Signs. That’s what we see. The perhaps foolish gesture of hope that is art-making. That beautiful cut flower that rots in the vase and putrefies its water. Live to live. Live and die. We pick ourselves up and go forth. Tabula Rasa. A new beginning. Despite the unbearable we nonetheless bear. Growth and decay. Over and over. It leaves its mark on us as we leave our mark on it. The human being. The artist. James Balla makes paintings tuned to this station. The dream, the illusion, the real. Memories, dreams, visions. Clairvoyance. Second sight. Where does it begin? Where does it end? The circles. The seasons? In life and death? Does art transcend that? James Balla believes so. His work is proof. His work is exhibit A.
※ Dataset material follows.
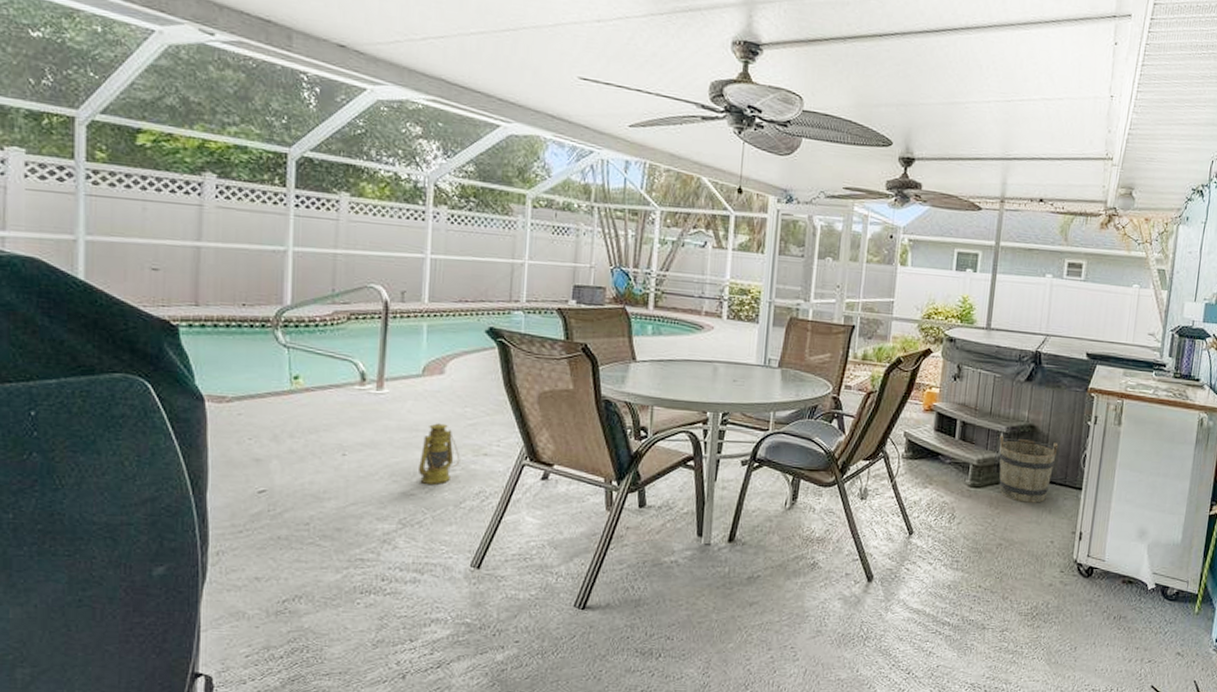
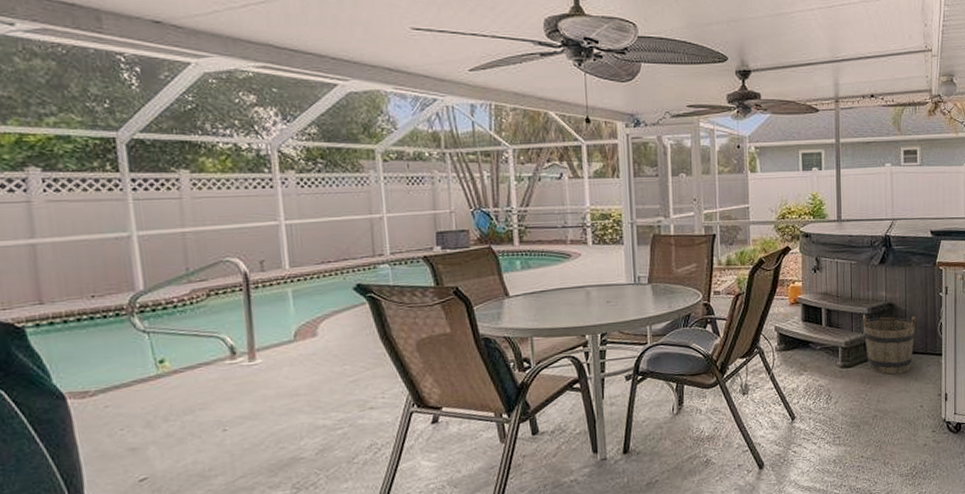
lantern: present [419,423,461,485] -> none [304,384,347,446]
But we can forget about all that. The living and dying. The hope and despair. The happy sad. The way they define each other all too well. Here again we have that simplicity. Complexity broken down. Broken down into shapes. Vessels that try to contain some unfathomable fluid in place. Fluid life that spills out, that is otherwise without shape, without contours, without order. A mess. And then patterns. Degrees of patterns. Patterns of things real or imagined. Patterns of stripes. Patterns of flowers. Patterns of clouds. Patterns in space. Patterns in dreams. Real or imagined. James Balla gifts us a painting. A sign. A sign of life. Of truth. In the mystery that is life and art we get a moment’s peace. The beauty makes it so.
And still. It is just a moment. The work keeps vacillating! Of course! Kind to be cruel; cruel to be kind. Can't make up its mind. Back and forth. Gentle tough. Big picture attention to details. James Balla keeps us moving. The new day. Anything can happen.
But the proof is in the pudding; it all comes out in the wash. There is this thing. The work of art. The poem. The painting. Yes. That is it. All that matters. The talk stops there. And then starts. The work happens. The painting happens. It is born. It is real. And after every winter the bear comes out of his cave, the birds migrate back north, the perennials blossom and bloom. The winter turns to spring and summer. The resurrection! The power and the glory! For ever and ever? Amen!
We have this to look forward to and we do. Wash away the winter; summer is here. A new season. A new body of work from the poet artist James Balla! Behold! Ecco! And of course, as always, just a word of caution! Keep your eyes peeled! Things aren't what they seem. Pay attention. And let the work play, wash over you, sneak up on you like that tsunami. Feet in the sand, feet in the surf. Waves going in and out.
You get to muse like he muses. See like he sees. Feel like he feels. Dream like he dreams. On nature. On life. On love. On art. On stars. On clouds! On all of those things and more!
And what of all their opposites? They are there. On hold, if only for a moment. Sort of. Finding the beginning or the end is that bowl of spaghetti. Never mind. Won't happen. Just eat! Mangiare! Enjoy! And be happy! Go on! Summer won't last forever!
Addison Parks, Spring Hill, 2013
James Balla has an upcoming retrospective at PAAM in Provincetown opening June 28, 2013
Somewhere between the clash of words,the clash of worlds the work lives.Thank you Addison for placing Balla's work afloat on a sea of change.Otherwise it would not know itself.